● EXERCISE DIRECTIONS: For the entries below, say how many lines hold the word "down", with the number as the only reply.

● DATA SHOWN:
______________________________
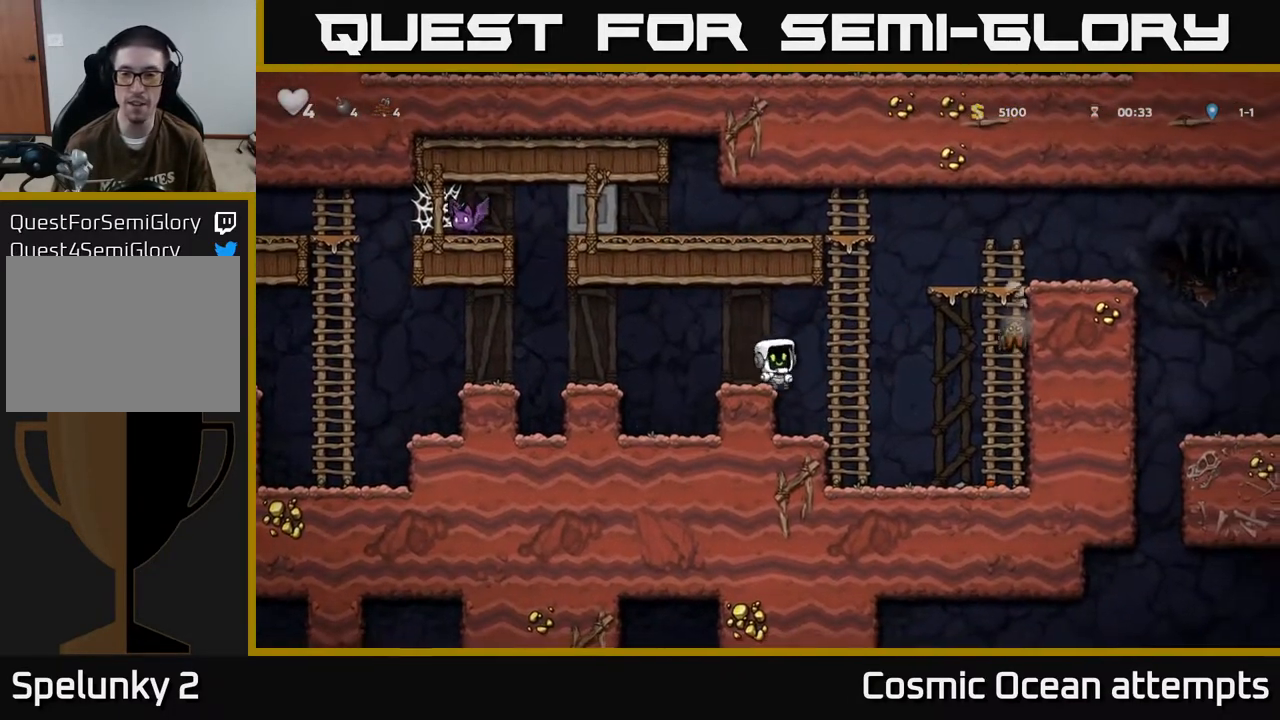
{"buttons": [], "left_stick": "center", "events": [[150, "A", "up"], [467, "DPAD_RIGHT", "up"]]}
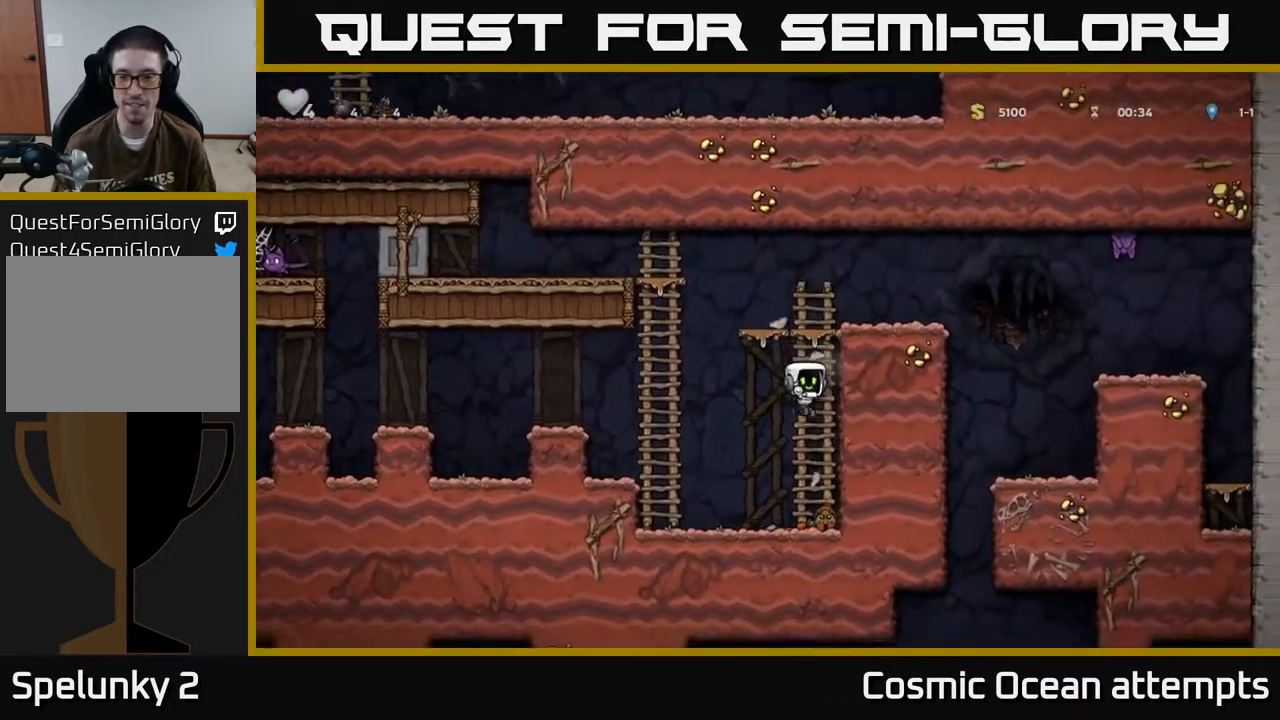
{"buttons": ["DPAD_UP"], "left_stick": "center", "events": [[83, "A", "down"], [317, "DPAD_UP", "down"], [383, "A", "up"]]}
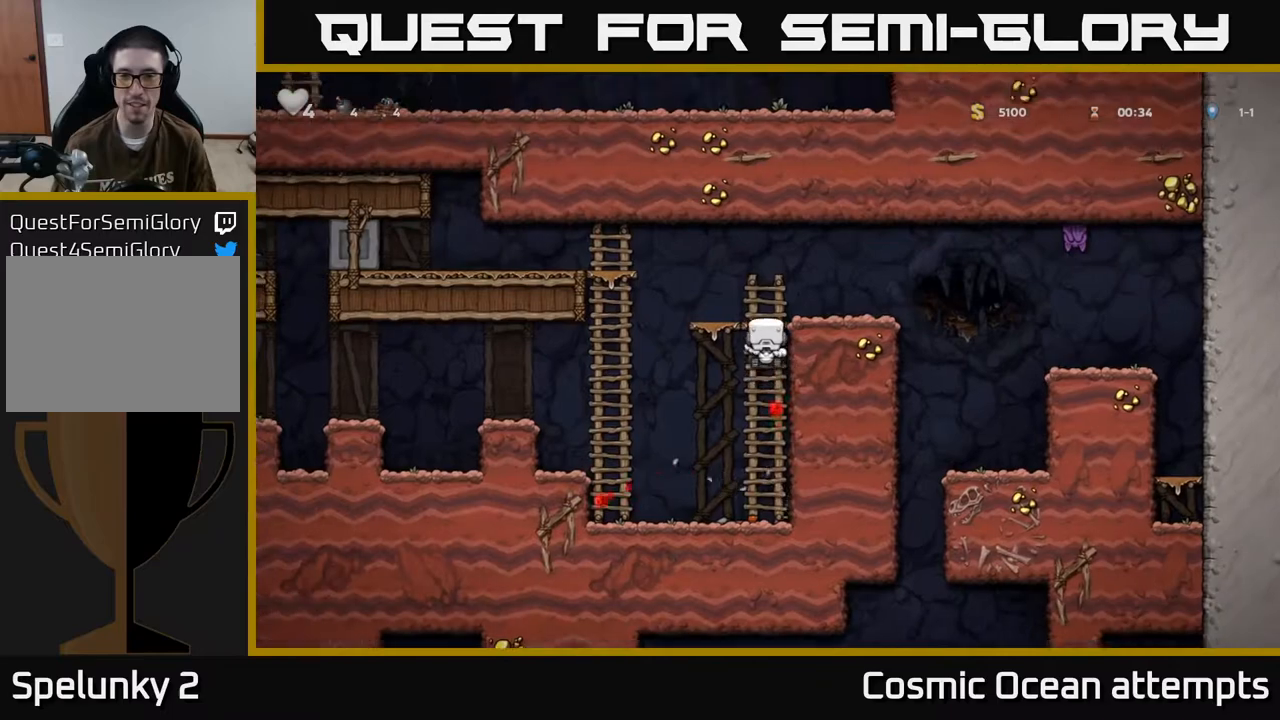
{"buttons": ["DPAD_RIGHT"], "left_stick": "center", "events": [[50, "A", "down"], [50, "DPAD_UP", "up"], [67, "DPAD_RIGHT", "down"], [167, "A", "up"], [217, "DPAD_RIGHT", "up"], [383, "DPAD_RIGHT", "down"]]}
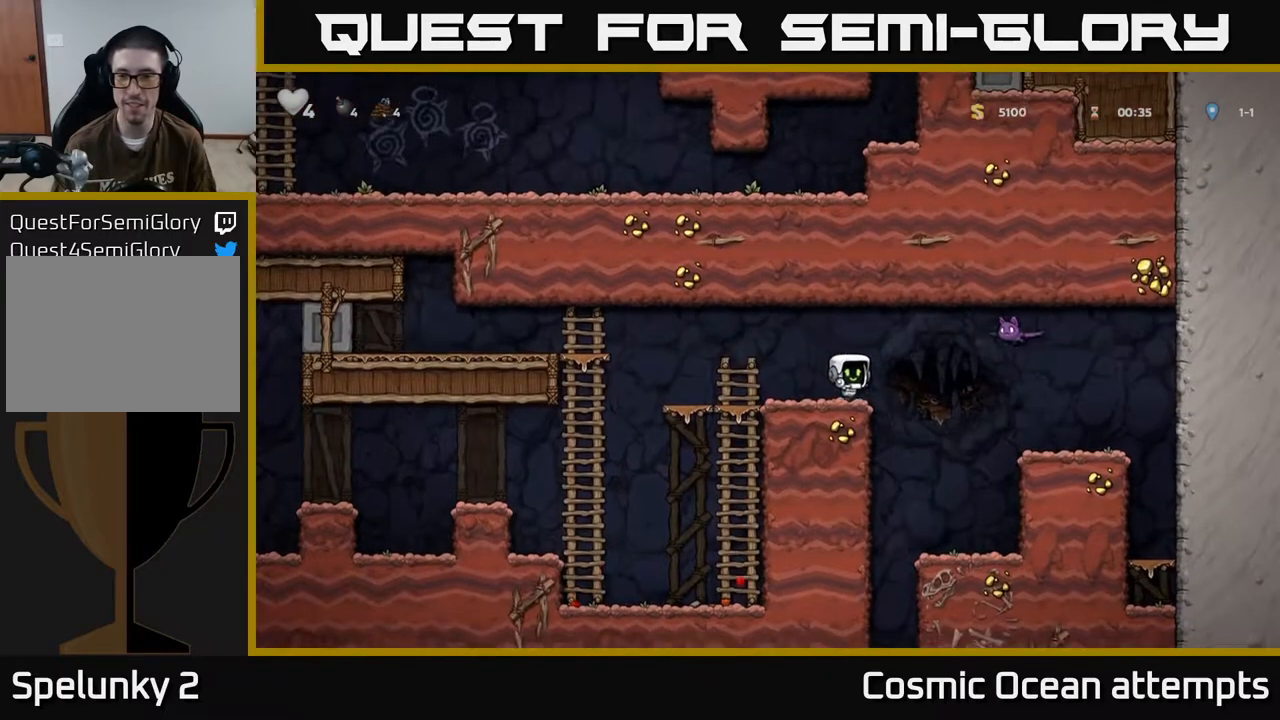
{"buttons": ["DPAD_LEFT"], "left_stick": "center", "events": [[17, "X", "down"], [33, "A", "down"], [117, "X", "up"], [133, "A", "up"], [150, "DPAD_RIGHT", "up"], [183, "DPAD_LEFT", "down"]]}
______________________________
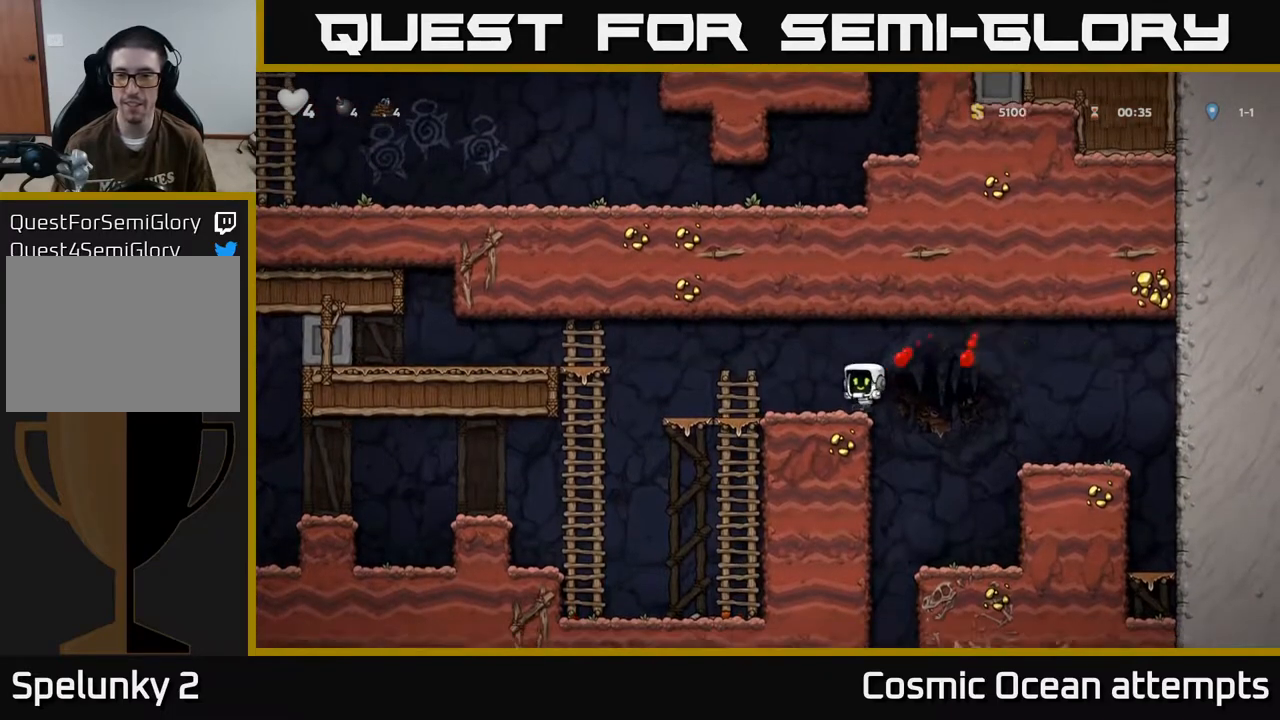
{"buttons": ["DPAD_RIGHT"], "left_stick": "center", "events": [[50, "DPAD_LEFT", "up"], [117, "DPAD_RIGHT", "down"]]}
______________________________
● RESULT OF THIS EXERCISE: 4